# Man my arms are tired!



## longbow (Mar 31, 2009)

The Chum salmon are here. Wow my arms are tired!!! ;-)


----------



## AF CYN (Mar 19, 2009)

Yep. That's a long day of reeling. ;-)


----------



## wyogoob (Sep 7, 2007)

yikes


----------



## longbow (Mar 31, 2009)

AF CYN said:


> Yep. That's a long day of reeling. ;-)


Well....maybe I caught them all or maybe it's the Chum salmon we use for egg/milt harvest. I'm not sayin'. :mrgreen:


----------



## DallanC (Jan 13, 2009)

longbow said:


> ...or maybe it's the Chum salmon we use for egg/milt harvest. I'm not sayin'. :mrgreen:


Judging by the sides of those "Fertilizer" isn't a bad use either.

-DallanC


----------



## bowgy (Oct 10, 2007)

DallanC said:


> Judging by the sides of those "Fertilizer" isn't a bad use either.
> 
> -DallanC


Or sled dog food;-)


----------



## Dunkem (May 8, 2012)

I used to hate it when our meat supervisor would put whole chum salmon on the ad-O,-
You havent lived till you have filleted 1000 lbs of chum(I can think of other 4 letter words,but they would get Xed out)salmon.


----------



## longbow (Mar 31, 2009)

Dunkem said:


> I used to hate it when our meat supervisor would put whole chum salmon on the ad-O,-
> You havent lived till you have filleted 1000 lbs of chum(I can think of other 4 letter words,but they would get Xed out)salmon.

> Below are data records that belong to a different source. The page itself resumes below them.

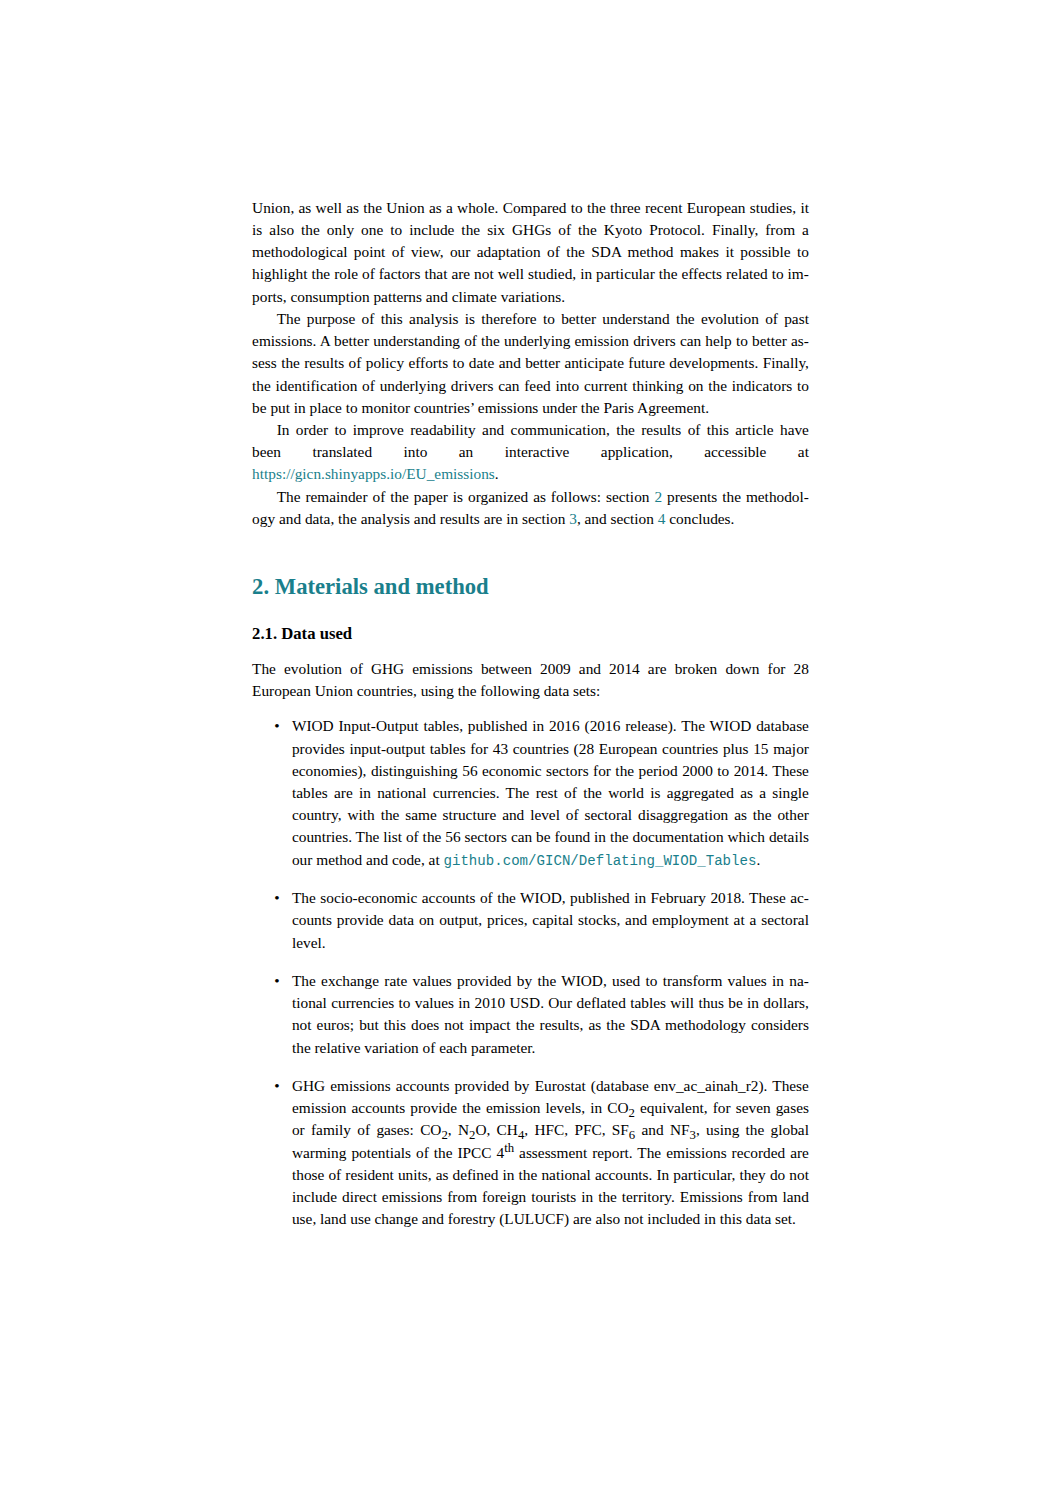Union, as well as the Union as a whole. Compared to the three recent European studies, it is also the only one to include the six GHGs of the Kyoto Protocol. Finally, from a methodological point of view, our adaptation of the SDA method makes it possible to highlight the role of factors that are not well studied, in particular the effects related to imports, consumption patterns and climate variations.
The purpose of this analysis is therefore to better understand the evolution of past emissions. A better understanding of the underlying emission drivers can help to better assess the results of policy efforts to date and better anticipate future developments. Finally, the identification of underlying drivers can feed into current thinking on the indicators to be put in place to monitor countries’ emissions under the Paris Agreement.
In order to improve readability and communication, the results of this article have been translated into an interactive application, accessible at https://gicn.shinyapps.io/EU_emissions.
The remainder of the paper is organized as follows: section 2 presents the methodology and data, the analysis and results are in section 3, and section 4 concludes.
2. Materials and method
2.1. Data used
The evolution of GHG emissions between 2009 and 2014 are broken down for 28 European Union countries, using the following data sets:
WIOD Input-Output tables, published in 2016 (2016 release). The WIOD database provides input-output tables for 43 countries (28 European countries plus 15 major economies), distinguishing 56 economic sectors for the period 2000 to 2014. These tables are in national currencies. The rest of the world is aggregated as a single country, with the same structure and level of sectoral disaggregation as the other countries. The list of the 56 sectors can be found in the documentation which details our method and code, at github.com/GICN/Deflating_WIOD_Tables.
The socio-economic accounts of the WIOD, published in February 2018. These accounts provide data on output, prices, capital stocks, and employment at a sectoral level.
The exchange rate values provided by the WIOD, used to transform values in national currencies to values in 2010 USD. Our deflated tables will thus be in dollars, not euros; but this does not impact the results, as the SDA methodology considers the relative variation of each parameter.
GHG emissions accounts provided by Eurostat (database env_ac_ainah_r2). These emission accounts provide the emission levels, in CO2 equivalent, for seven gases or family of gases: CO2, N2O, CH4, HFC, PFC, SF6 and NF3, using the global warming potentials of the IPCC 4th assessment report. The emissions recorded are those of resident units, as defined in the national accounts. In particular, they do not include direct emissions from foreign tourists in the territory. Emissions from land use, land use change and forestry (LULUCF) are also not included in this data set.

I kinda wondered what they did with them. Can them as Pinks? I like them but they're definitely not as good as Sockeyes or the other salmon. Do you know what kinds you get most often in your store?


----------



## Dunkem (May 8, 2012)

In wild salmon sockeye is the most popular followed by king (chinook),then coho(silvers).Chum(keta) is the least popular of the wild.Our biggest selling salmon is the farmed atlantic.Wild salmon has been fairly low priced this year except for kings which has been abit pricey


----------